Actuellement on a inversé la problématique (de moins en
moins de classes à plusieurs niveaux, et pédagogie
différenciée) et ça ne marche pas parce qu’entre temps,
l’hétérogénéité croissante de la population scolaire a
rendu sa répartition par « classes » prétendues «
homogènes » obsolète.
.
Dans le cadre d’une réorganisation en « classes de
cycles », je crois que le « bon élève » peut avoir sa
place de « modèle » de réussite à condition que ce soit
lui qui « apprenne » le « métier d’élève » à ses
camarades, et pas toujours le maître. Ca c’est ce que la
PMEV nous apporte, et c’est le bilan qui en est le moment
privilégié, mais on peut imaginer d’autres modalités
d’utilisation des « meilleurs » pour aider les autres (ça
s’est toujours fait dans les classes uniques). Il ne
s’agit pas de revenir à l’école de Grand-Papa, mais bien
au contraire, de quitter les galoches qui nous
ralentissent pour chausser des baskets.

Au risque de paraître cruel, et même masochiste, je crois
que cela doit nous inciter à réfléchir au statut du
pédagogue et de la représentation que nous en avons. Si
l’on retourne aux origines grecques du mot, le pédagogue
n’était pas le Maître qui détenait la Connaissance, mais
l’esclave qui amenait l’enfant au Maître, à la
Connaissance. La représentation qu’on en a actuellement a
tellement évolué que l’esclave s’est aujourd’hui
substitué au maître et parfois même à la connaissance, au
point d’aboutir à un « maternage » dans lequel
l’épanouissement, le confort existentiel, les «
conditions de travail » de l’enfant auraient remplacé le
but à atteindre. On a sacrifié les objectifs aux moyens.
Si l’on s’en tient au rôle premier du pédagogue, il ne
devrait être que « l’accompagnateur » et même pas « le
guide » (celui-là, c’est le Maître). Je crois que cette
vision modifie profondément le rôle de l’enseignant. Si
l’objectif terminal de fin de cursus au plus haut niveau
reste la Connaissance (au sens large, qu’elle soit un
savoir universitaire ou la maîtrise parfaite des gestes
professionnels, entre autres), elle ne peut être
galvaudée, on n’a pas le droit de la réajuster en
baissant le niveau d’exigence : le niveau des
connaissances ne baisse pas, lui, avec le temps : il
augmente sans arrêt.
Le travail du pédagogue est donc l’accompagnement,
l’aménagement du parcours scolaire qui va amener l’élève
à son plus haut niveau de connaissance possible.

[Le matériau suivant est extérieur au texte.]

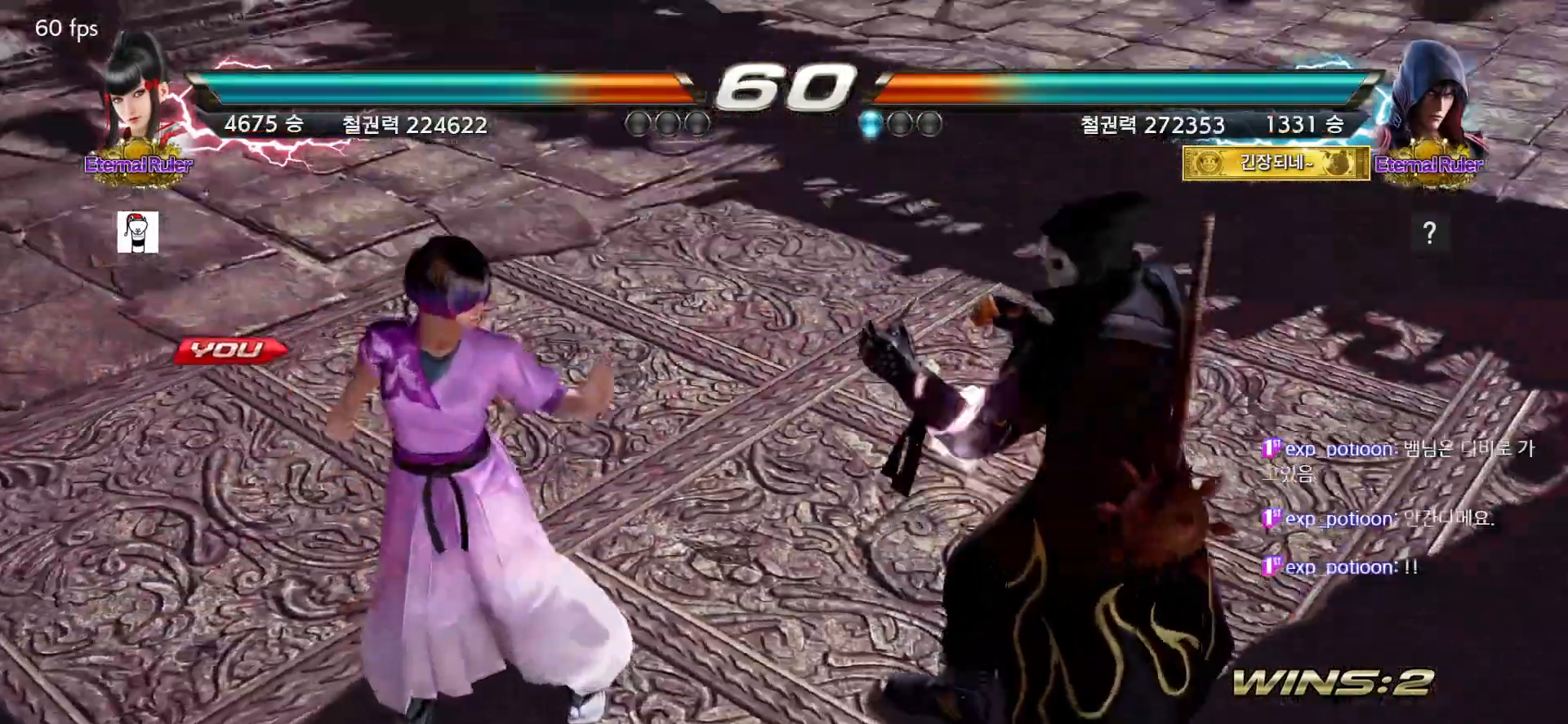
{"dt_ms": 500, "buttons": [], "events": [[67, "START", "down"], [100, "START", "up"], [183, "START", "down"], [200, "START", "up"], [283, "START", "down"], [333, "START", "up"]]}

Je
m’autorise donc à imposer à mes élèves l’ambition « par
procuration » qu’ils n’ont peut-être pas eux-mêmes : et
à quels facteurs cela tient-il ? On sait très bien qu’un
enfant n’a pas du tout la même représentation de son
avenir « possible » selon le milieu auquel il appartient.
On sait que l’accès aux études universitaires est perçu
comme un aboutissement « normal » pour un enfant dont les
parents ont des diplômes universitaires, alors que c’est
l’entrée la plus rapide possible dans la vie
professionnelle qui l’est pour un enfant d’ouvrier.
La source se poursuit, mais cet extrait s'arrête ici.